The code above accepts two bytes objects and will return bytes object which could be parsed into a file object. If you only needed this data for patching then you could :

def patchfile(modfile,basefile,outfile):
	def get(File):
		with open(File,"rb") as f:
			return f.read()
	with open(outfile,"wb") as f:
		f.write(apply(get(base),get(mod)))

However as patchlib.bps is a module, usage is determined by the user and therefore despite the applications beyond standard usage being nothing short of eccentric does not invalidate the intentions.

How does bps building work?

bps constructing is much more detailed than bps applying, as we have to account for the following things:

  • target_copy overlapping checks must always be checked first
  • source_read takes priority over source_copy only if optimal.
  • Electing the closest relatives allows for smaller pointers.

* byuu's method to obsoleting RLE in patching was self-referential target_copy actions. Allowing the newly generated data to be accessed immediately for the output.

** while it may initially seem obvious, if more data can be accessed elsewhere for this offset then source_read is unpreferable, however if this is not the case then source_read should then be chosen due to it being pointer-less

*** If the theory is correctly implemented, the patch will mostly be relative copy functions. Through understanding that segments of data will be repeated throughout the patch - choosing an optimal path reduces file size greatly.

Currently patchlib.bps has no short term plans for a build method.

Why do we sometimes use other patching filetypes?

ips was the original patch filetype, however it complied to outdated hardware limitations that makes it often unsuitable for larger tasks. bps is not the immediate successor to ips, but it is the successor to ups also made by byuu.

Currently, I do not have the theory on UPS or Xdelta, so no information in relation to these can be answered from me.

Should I use Xdelta over bps?

While my knowledge on Xdelta is essentially none, bps has some advantages over Xdelta - being that bps under no circumstances will demand a 64 bit environment due to Xdelta3's 64 bit exclusive method for encoding. bps has theoretical functionality for systems with a higher bitsize than 64 despite working on lower systems.

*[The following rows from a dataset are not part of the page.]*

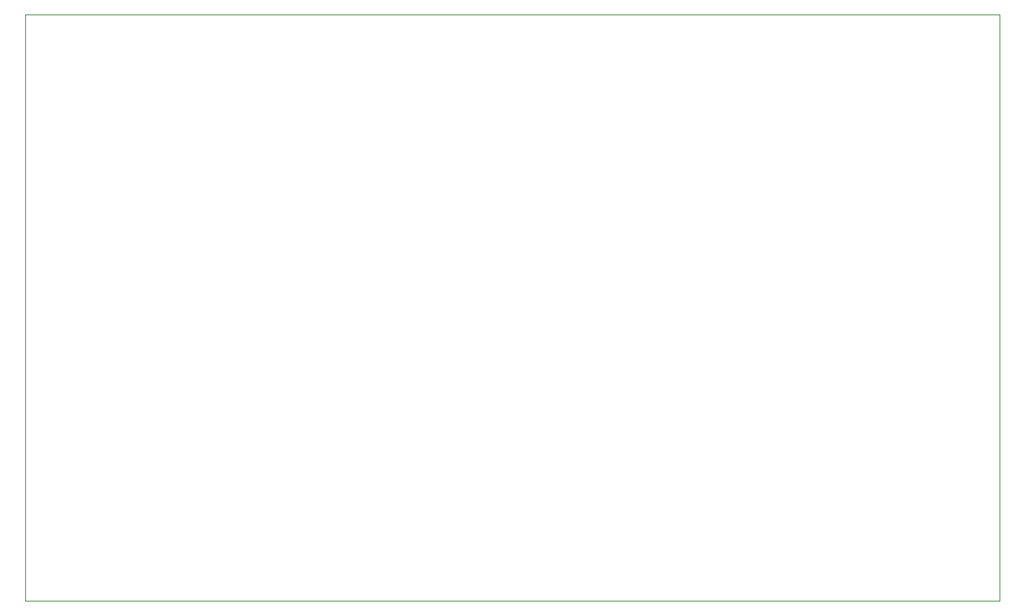
<source format=gbr>
%TF.GenerationSoftware,KiCad,Pcbnew,7.0.5*%
%TF.CreationDate,2024-03-02T19:22:20-05:00*%
%TF.ProjectId,moonratII,6d6f6f6e-7261-4744-9949-2e6b69636164,1.0*%
%TF.SameCoordinates,Original*%
%TF.FileFunction,Glue,Top*%
%TF.FilePolarity,Positive*%
%FSLAX46Y46*%
G04 Gerber Fmt 4.6, Leading zero omitted, Abs format (unit mm)*
G04 Created by KiCad (PCBNEW 7.0.5) date 2024-03-02 19:22:20*
%MOMM*%
%LPD*%
G01*
G04 APERTURE LIST*
%TA.AperFunction,Profile*%
%ADD10C,0.100000*%
%TD*%
G04 APERTURE END LIST*
D10*
X50000000Y-150000000D02*
X158000000Y-150000000D01*
X158000000Y-85000000D02*
X50000000Y-85000000D01*
X50000000Y-85000000D02*
X50000000Y-150000000D01*
X158000000Y-150000000D02*
X158000000Y-85000000D01*
M02*

</source>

Should I make my own bps handling tool?

As of this being written up there are not too may bps handlers compared to the likes of ips. If there is some way, be it operating system or technical feature, that bps has been left unfulfilled it may be logical to create these tools.

Can I contribute towards patchlib?

Yes! patchlib GitHub allows for forks to be made and anyone with some Python skill can be included in the Project! In fact, there are many elements of the project left totally untouched that you could begin working on! If you are interested feel free in contacting on the Discord!

Is it not better just to make your own filetype?

This should be overall somewhat discouraged for these reasons:

  • bps is standardized, people may not want to use your files/tools
  • It is quite likely that bps could solve this, people will use that instead
  • It creates some sort of proprietary sense to it, which may deter users.
  • If tool sharing is too slow for demand, users may share original files

If people do not want to use your tools then the project's popularity will be stunted, if people construct a bps between the base and result file then nobody will feel obliged to use your format or tool. In the world of common base files it is natural to assume a universal format for manipulation, for this we opt for universal filetypes, limiting control only works for immediate distribution.